Sadie Bargeron
Jan 21, 2022

Data shows brands don’t need social media accounts in China

Data from a Jing Daily report shows that luxury brands no longer rely on their own social media accounts in China with more engagement relying on KOLs.

Photo: Fendi x Skims
Photo: Fendi x Skims

When Bottega Veneta deleted its Instagram and Weibo accounts back in February 2021, the move made headlines, leading many to question whether it marked a new movement away from social media for luxury brands. Though no other label has followed suit yet, Bottega Veneta has still gotten a total of 2k organic mentions on Weibo over the past year, according to data sourced from social listening platform Digimind. That number is high compared to Marc Jacobs, which currently has 251k followers on Weibo and just 474 organic mentions since February 2021, or Moschino, with 173k followers and just 684 mentions.

That is just a handful of stats that prove official accounts are not vital for luxury brands in China. Jing Collabs & Drops’ first Insight report, The Drop: Understanding Successful Brand Collaborations, found that a significant majority of engagement on cross-branded launches on Chinese social media actually stems from key opinion leaders (KOLs).

How collaborations get marketed on social media during their pre and post-release periods can often be the same as singular-brand products, too. Beauty brands grant first access to Chinese beauty KOLs, allowing them to try out their products for their followers before official launch dates. For instance, Bobbi Brown gifted its collaboration with Monopoly in the Fall of 2021 to KOLs, who produced over 75 percent of its original promotional content on Weibo, as shown in graph one (alongside other examples that show how KOL content is always higher in quantity than branded posts).

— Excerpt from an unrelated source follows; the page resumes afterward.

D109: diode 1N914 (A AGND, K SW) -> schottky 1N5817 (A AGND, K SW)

Graph one: Vfluencer data showing how brands depend on KOLs for promotional content

Managing director of Archive Editions Karl Cyprien explained that gifting certain VIPs like friends or family is also a way of creating a “halo effect,” spurring the popularity of a product before it even comes out. “We typically open the channel and offer about 500 pieces to friends and family before a release, and that’s mainly just as a courtesy,” he said. “There are a lot of folks in our world who have been very helpful or have an influence.”

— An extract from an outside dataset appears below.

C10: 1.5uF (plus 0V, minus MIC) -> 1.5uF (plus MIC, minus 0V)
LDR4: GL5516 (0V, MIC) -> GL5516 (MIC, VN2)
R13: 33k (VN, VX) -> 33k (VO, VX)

Many lesser-known brands rely entirely on KOLs to drive the advertising of their drops on social media in China. Chinese streetwear brand Peacebird collaborated with Toiletpaper magazine in November 2021, and the capsule’s five million reads and 14 organic discussions on Weibo came from influencers posting about it. In the same way, the Staple Pigeon x FUN collection had its hashtag gain almost 10 million reads — all of them thanks to Chinese idol Xu Jiaqi 许佳琪.

Despite its popularity among Chinese consumers, the leading Italian label Fendi banks on KOLs for its China strategy. As part of the promotion for Fendi x Skims in October 2021, the brand’s official Weibo posts only excelled when featuring Chinese idols. Graph two emphasizes how much Fendi depends on influencers for social media campaigns.   

Graph two: Fendi’s social strategy is based on sponsored posts by celebrities

Beyond marketing benefits, social media campaigns that feature KOLs with accessible purchase options directly grow sales. For example, in the previously mentioned Esteé Lauder x Shushu/Tong collaboration, each KOL post on Weibo contained a link to the Esteé Lauder Tmall flagship store for purchase.

As fan bases continue to steer social success for brands in China, the strategy should ultimately focus on high-quality KOL campaigns rather than building brand accounts. So when it comes to China, maybe Bottega Veneta has the right idea after all.